Provided passage =>
***
Head out to Highway 101 and towards the town of Sequim to our next Rhodie filled park. Miller Peninsula is one of the newer parks for the Washington State Parks Commission and is still considered an undeveloped property. Several volunteer groups, including the Washington Trails Association, have been busy improving the trails for hikers, mountain bikers, and horseback riders and in recent years a paved parking lot with outhouse and horse ramp have been added. While I have seen wild Rhododendron in all parts of the park, for more intimate views of Rhodies hike along the short parking lot loop trail. You will see pink even before you lock your car and by the end of your walk you will feel as if the joyous pink flowers are your best friends.
***
What to do =>
[a] Return the part of the Miller Peninsula passage starting with "Head out to" and going on through "your best friends.", copied word for word.
[b] Using the Miller Peninsula passage, answer these:
(i) Which highway does the passage direct readers to head out to?
(ii) Which volunteer group is named as helping improve the trails?
(iii) What has been added to the park in recent years?
[c] Write what comes next in the Miller Peninsula passage, picking up after its final sentence.
The items after this passage come from an unrelated source.

Raw records =>
***
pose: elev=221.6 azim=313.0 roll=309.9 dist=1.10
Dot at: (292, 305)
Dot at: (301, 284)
***
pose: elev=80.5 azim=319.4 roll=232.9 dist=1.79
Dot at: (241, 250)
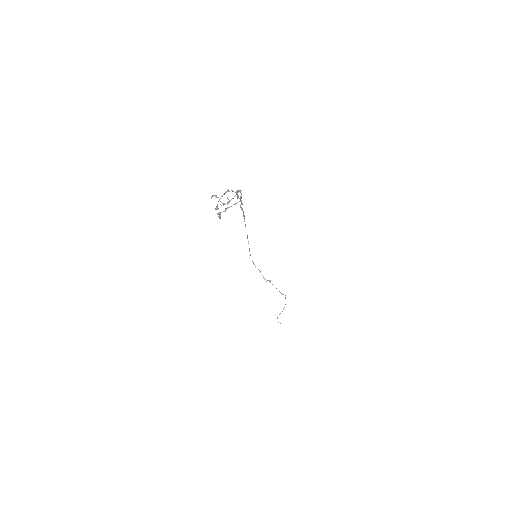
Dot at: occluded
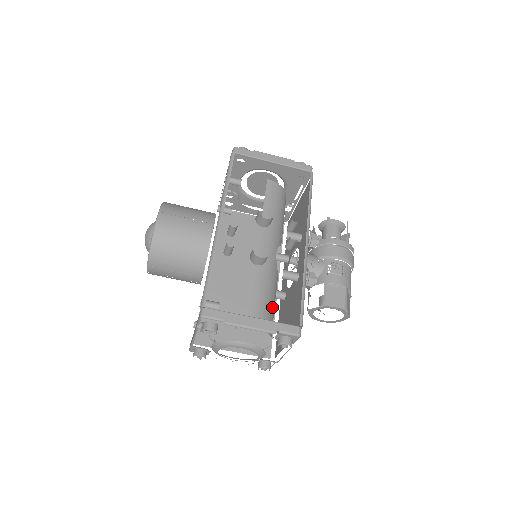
***
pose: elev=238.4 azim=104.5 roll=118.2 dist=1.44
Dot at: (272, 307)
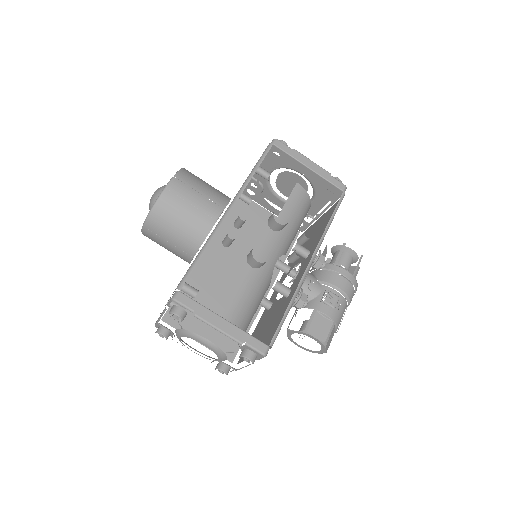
***
Answers to the exercise =>
[a]
Head out to Highway 101 and towards the town of Sequim to our next Rhodie filled park. Miller Peninsula is one of the newer parks for the Washington State Parks Commission and is still considered an undeveloped property. Several volunteer groups, including the Washington Trails Association, have been busy improving the trails for hikers, mountain bikers, and horseback riders and in recent years a paved parking lot with outhouse and horse ramp have been added. While I have seen wild Rhododendron in all parts of the park, for more intimate views of Rhodies hike along the short parking lot loop trail. You will see pink even before you lock your car and by the end of your walk you will feel as if the joyous pink flowers are your best friends.

[b]
(i) Highway 101
(ii) The Washington Trails Association
(iii) A paved parking lot with an outhouse and a horse ramp

[c]
We have time for one last park is on this little road trip - Sequim Bay State Park. This little park is known for being a fisherman and birding park but the flowers are not to be missed. You really don’t even need to walk far. Park at the upper parking lot just inside the park gate and walk along the road through the campground. Better yet, walk or bike along the Olympic Discovery trail where Rhodies line the way as if cheering you on to a perfect day.

Directions from Port Townsend (29 miles between parks):
To Old Fort Townsend - Head south on Highway 20 to Old Fort Townsend Rd and turn left. Follow to the park – trail access is along the road and past the ranger’s quarters near the RV camping area.
To Anderson Lake – Drive back to Highway 20 on Old Fort Townsend Rd and turn left. In 1.5 miles you’ll come to a junction with Highway 19, veer left onto Highway 19. Follow this for 4 miles to Anderson Lake Rd and turn right. The park will be on your right in 2 miles.
To Miller Peninsula – Leave Anderson Lake State Park and turn right, this will take you back to Highway 20. Once there turn left and follow until you reach Highway 101. Turn right towards Sequim and Port Angeles, drive another 8 miles to Diamond Point Rd and turn right. The parking lot is on your left about a mile down the road.
To Sequim Bay – Return to Highway 101 by Diamond Point Rd and turn right. Drive 5 ½ miles to the park located on your right.